- EIghty percent of corporates say real-time payments has improved risk management
- Fifty-three present of banks plan to offer virtual accounts within the next 12-15 months
FOUR-fifths of corporate treasurers operating in countries without real-time payments infrastructures would be willing to change bank for one offering superior servicing and products, according to a report released by Temenos, a software specialist for banking and finance, in conjunction with Ovum, a research and consulting firm.
The finding illustrates the importance to banks of providing state-of-the-art payments facilities in order to stay competitive.

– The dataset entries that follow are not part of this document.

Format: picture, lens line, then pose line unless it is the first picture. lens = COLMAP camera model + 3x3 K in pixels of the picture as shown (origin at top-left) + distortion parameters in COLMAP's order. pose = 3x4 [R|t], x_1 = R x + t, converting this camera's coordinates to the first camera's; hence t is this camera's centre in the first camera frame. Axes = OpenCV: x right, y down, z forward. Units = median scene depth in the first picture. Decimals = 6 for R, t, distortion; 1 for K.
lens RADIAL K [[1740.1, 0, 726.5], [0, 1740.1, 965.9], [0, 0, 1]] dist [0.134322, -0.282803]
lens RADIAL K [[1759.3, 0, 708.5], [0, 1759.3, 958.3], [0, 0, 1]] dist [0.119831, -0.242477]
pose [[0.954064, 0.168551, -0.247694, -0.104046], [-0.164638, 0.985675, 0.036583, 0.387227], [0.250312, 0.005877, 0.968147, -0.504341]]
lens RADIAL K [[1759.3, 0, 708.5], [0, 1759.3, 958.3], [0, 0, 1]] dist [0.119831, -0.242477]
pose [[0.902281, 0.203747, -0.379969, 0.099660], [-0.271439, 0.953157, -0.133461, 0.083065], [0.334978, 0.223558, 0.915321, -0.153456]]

According to the report, “2017 Transaction Banking Survey: Challenges & Imperatives of Real-Time Payments & Liquidity”, real-time payments is the most valued service enhancement, with 64% of survey respondents citing it as one of the top three most desirable service/account enhancements.
Real-time payments has added value to corporates in a number of key areas, the survey found, with 80% of corporates saying real-time payments has improved risk management, 77% saying it has improved liquidity management, and 76% saying it has improved cash visibility.
The survey – which reviews and compares the priorities of corporate treasurers and the banks that serve them – also found virtual accounts to be high on the banks’ agenda: 53% plan to offer virtual accounts within the next 12-15 months, rising to 57% among banks based in countries with real-time payments.
The survey underscores the importance to a bank of servicing its corporate clientele with what they need.
And while the report indicates that banks are listening to their corporate clients, it also finds they are slow to change, hampered by ageing legacy platforms and isolated, so-called best-of-breed single function systems that can only communicate with other platforms via complex and expensive interfaces.
Ovum principal analyst David Bannister commented: “Corporate banks are responding to the ever-changing landscape of banking and the move from batch to real-time but they are often still driven by regulation, and are still grappling with the issues of ageing legacy systems and a tangle of bolted-together in-house developments.
“This report by Ovum and Temenos, provides insight into the priorities and attitudes of today’s corporate treasurer and shows where the banks that service them need to invest in order to satisfy their needs – both now and into the future.”
“The findings of this survey reinforce the opportunity that real-time payments and liquidity management solutions offer,” said Darryl Proctor, product director – Payments, Temenos. “With 80% of corporates in countries without real-time payment infrastructures considering moving their banking relations within the next year, it’s time for banks to address the move to real-time by leveraging the latest end-to-end digital software that will allow creation of true real-time services in a single platform.
“This is why Temenos developed a payments offering that enables true end-to-end banking with seamless processing, and why we continue to enhance our software in order to align with the industry as it evolves, first with real-time, and now with virtual accounts.”
The report is based on interviews with 100 corporate treasurers and 100 corporate bankers from around the world – both in countries that have implemented real-time payments and those that have not.